Anthony Tolliver is an underutilized weapon for the Minnesota Timberwolves. Let’s talk about why he should be used more in the offense.
This past season, I’ve watched many Minnesota Timberwolves games from the comfort of my own home, where the shame of disappointing losses can be spent quietly sulking and hopeful wins can be shared through texts and phone calls.
Many times, my roommate, a casual basketball fan, will come in and out watching for a few minutes here and there. Whenever he’s around and Anthony Tolliver gets set to shoot an open three, there’s a predicted miss then sudden surprise as the ball swishes in the net.
There’s nothing about Tolliver’s appearance that says “3-point assassin”. He looks like someone who should be in the paint, fighting for putbacks and rebounds but that couldn’t be further from his game. He currently holds the second highest 3-point percentage on the Wolves and has the seventh-highest percentage in the league among players over 250 pounds.
Tolliver’s release is incredibly clean and quick, sometimes looking more like a reflex when getting the ball off a pass then a conscious shot, and the numbers seem to back this up; over 83 percent of his field goals take this year have come from beyond the arc.
His quick shot makes him an often overlooked threat when open like in February’s game in Milwaukee. Tolliver scored 17 points, sinking 5-of-7 3-point attempts. While his block on Giannis was his de facto highlight of the game, his offensive achievements came while being primarily guarded by the Greek Freak and Brook Lopez.

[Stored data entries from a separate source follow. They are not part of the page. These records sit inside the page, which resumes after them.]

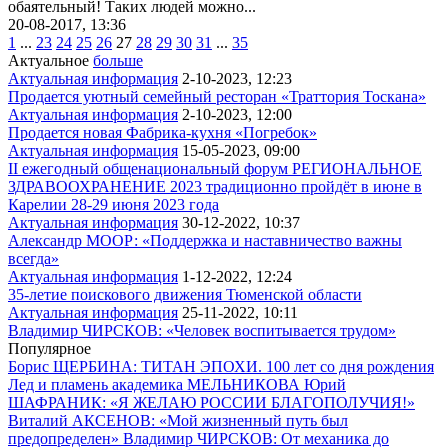
обаятельный! Таких людей можно...
20-08-2017, 13:36
1
...
23
24
25
26
27
28
29
30
31
...
35
Актуальное
больше
Актуальная информация
2-10-2023, 12:23
Продается уютный семейный ресторан «Траттория Тоскана»
Актуальная информация
2-10-2023, 12:00
Продается новая Фабрика-кухня «Погребок»
Актуальная информация
15-05-2023, 09:00
II ежегодный общенациональный форум РЕГИОНАЛЬНОЕ
ЗДРАВООХРАНЕНИЕ 2023 традиционно пройдёт в июне в
Карелии 28-29 июня 2023 года
Актуальная информация
30-12-2022, 10:37
Александр МООР: «Поддержка и наставничество важны
всегда»
Актуальная информация
1-12-2022, 12:24
35-летие поискового движения Тюменской области
Актуальная информация
25-11-2022, 10:11
Владимир ЧИРСКОВ: «Человек воспитывается трудом»
Популярное
Борис ЩЕРБИНА: ТИТАН ЭПОХИ. 100 лет со дня рождения
Лед и пламень академика МЕЛЬНИКОВА
Юрий
ШАФРАНИК: «Я ЖЕЛАЮ РОССИИ БЛАГОПОЛУЧИЯ!»
Виталий АКСЕНОВ: «Мой жизненный путь был
предопределен»
Владимир ЧИРСКОВ: От механика до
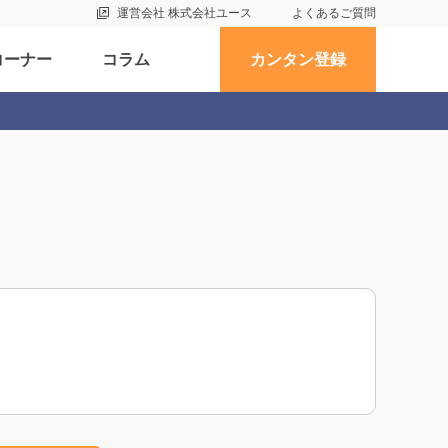
運営会社 株式会社ユース
よくあるご質問
コーナー
コラム
カンタン登録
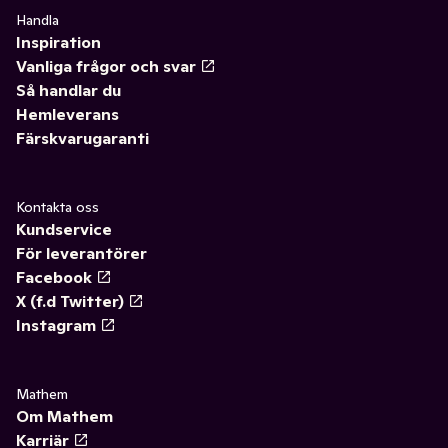
Handla
Inspiration
Vanliga frågor och svar
Så handlar du
Hemleverans
Färskvarugaranti
Kontakta oss
Kundservice
För leverantörer
Facebook
X (f.d Twitter)
Instagram
Mathem
Om Mathem
Karriär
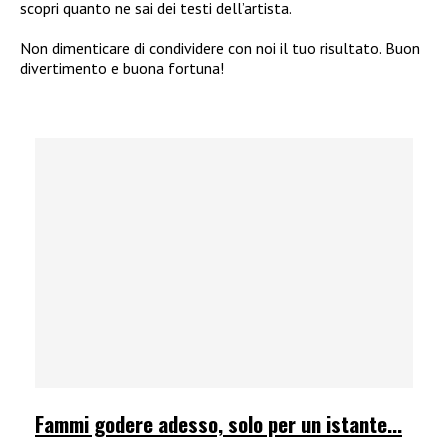
scopri quanto ne sai dei testi dell’artista.
Non dimenticare di condividere con noi il tuo risultato. Buon
divertimento e buona fortuna!
Fammi godere adesso, solo per un istante...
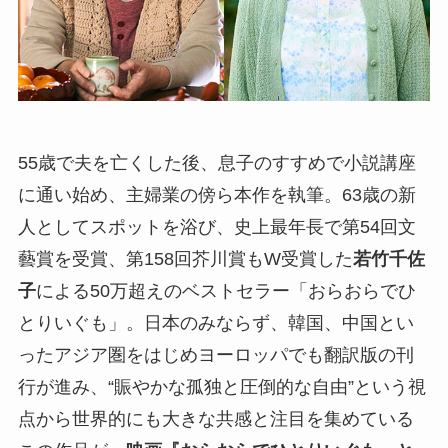
55歳で夫を亡くした後、息子のすすめで小説講座
に通い始め、主婦業の傍ら本作を執筆。63歳の新
人としてスポットを浴び、史上最年長で第54回文
藝賞を受賞、第158回芥川賞もW受賞した
若竹千佐
子
による50万超えのベストセラー「おらおらでひ
とりいぐも」。日本のみならず、韓国、中国とい
ったアジア圏をはじめヨーロッパでも翻訳版の刊
行が進み、“賑やかな孤独と圧倒的な自由”という視
点から世界的にも大きな共感と注目を集めている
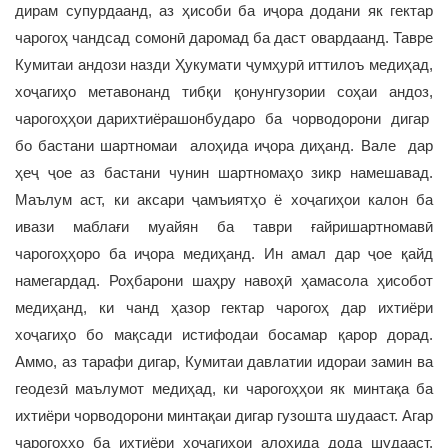
дирам супурдаанд, аз ҳисоби ба иҷора додани як гектар
чарогоҳ чандсад сомонӣ даромад ба даст овардаанд. Тавре
Кумитаи андози назди Ҳукумати ҷумҳурӣ иттилоъ медиҳад,
хоҷагиҳо метавонанд тибқи қонунгузории соҳаи андоз,
чарогоҳҳои дарихтиёрашонбударо ба чорводорони дигар
бо бастани шартномаи алоҳида иҷора диҳанд. Вале дар
ҳеҷ ҷое аз бастани чунин шартномаҳо зикр намешавад.
Маълум аст, ки аксари ҷамъиятҳо ё хоҷагиҳои калон ба
ивази маблағи муайян ба таври ғайришартномавӣ
чарогоҳҳоро ба иҷора медиҳанд. Ин амал дар ҷое қайд
намегардад. Роҳбарони шаҳру навоҳӣ ҳамасола ҳисобот
медиҳанд, ки чанд ҳазор гектар чарогоҳ дар ихтиёри
хоҷагиҳо бо мақсади истифодаи босамар қарор дорад.
Аммо, аз тарафи дигар, Кумитаи давлатии идораи замин ва
геодезӣ маълумот медиҳад, ки чарогоҳҳои як минтақа ба
ихтиёри чорводорони минтақаи дигар гузошта шудааст. Агар
чарогоҳҳо ба ихтиёри хоҷагиҳои алоҳида дода шудааст,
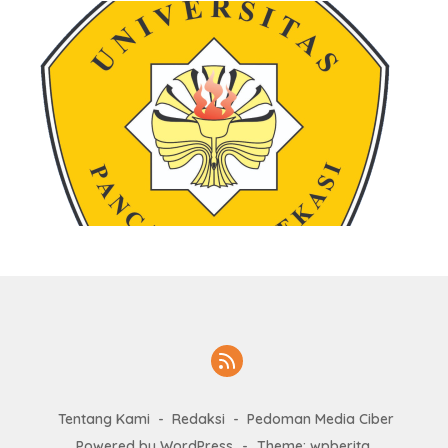
Tentang Kami
Redaksi
Pedoman Media Ciber
Powered by WordPress
-
Theme: wpberita.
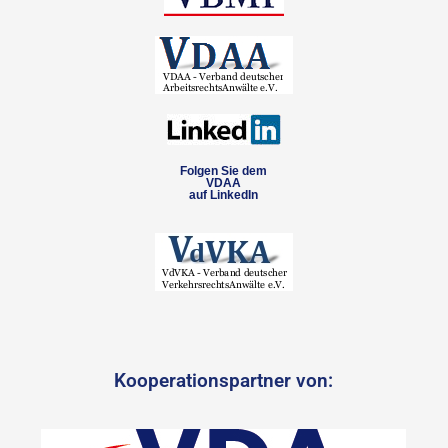
Folgen Sie dem
VDAA
auf LinkedIn
Kooperationspartner von:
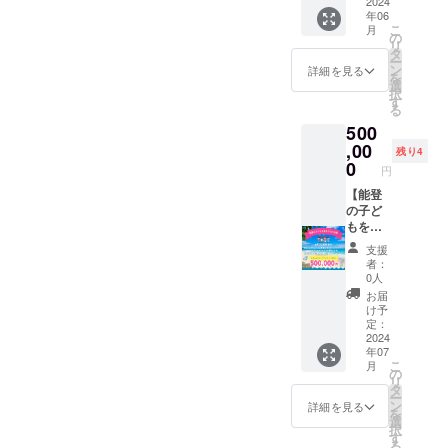
IRE支援
2024
年06
企業と
こ
月
して会
の
リ
社名、
タ
ー
ロゴ、
ン
詳細を見る
を
バナー
選
択
を掲載
す
る
させて
500
いただ
きま
,00
残り4
す。 期
0
円
間：
2024年
【能登
6月16
の子ど
日〜
もを連
2025年
れて行
支援
6月15日
ける
者：
備考欄
券】 6
0人
に、掲
月30日
お届
載する
開催の
け予
会社名
海あし
定：
を記入
びなー
2024
年07
くださ
SUN
こ
月
い。 ロ
フェス
の
リ
ゴとバ
タ2024
タ
ー
ナーに
に、あ
ン
詳細を見る
を
関して
なたの
選
択
はメー
支援で
す
る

The night before, he scored 16 points, scoring 4-of-5 on threes. While his productivity throughout February was less than consistent, going three-straight games scoreless. All-in-all he finished with a stellar month, knocking down 50 percent of his 3-point attempts.
His offensive productivity seems to shine best when he’s able to stay off the ball and shoot outside the perimeter, but his ability to block inside the paint often lands him playing defense against opposing big men.
On a team with few weapons who can splash from a distance, Tolliver becomes an important player. It’s absurd how often defenses will leave him wide-open on the perimeter. He’s the teams second-most prominent 3-point shooter, behind Towns, and defenders will pull off him to cover a ball-handling Tyus? Maybe he has B.O.? Maybe he’s the worlds most unlikely trash talker and they just want to get away? Either way, his method is working.
With Towns’ recent scoring surge, Tolliver’s offensive production has dipped. But for the Wolves to gain success they need a balance at the offensive end of the court and utilize Tolliver’s abilities. He’s proven in the past that he can be a dominant scorer when the stars align. Last year, he had two 25-point games while with the Pistons, one of which when he was subbing for an injured Blake Griffin.
Tolliver has even shown that he create plays when guarded, driving and tossing layups over defenders. During games when Tolliver is proving to be in prime form, the offense needs to recognize that and shift to a game plan that uses him properly.
It’s unclear whether he’ll be re-signed next year. If history is any indication, he likely won’t, as Tolliver has played for nine teams in his career.
Even though he’s 33 years old, his niche as a big outside shooter could keep him in the league for years to come. Especially as such a player becomes a hotter commodity.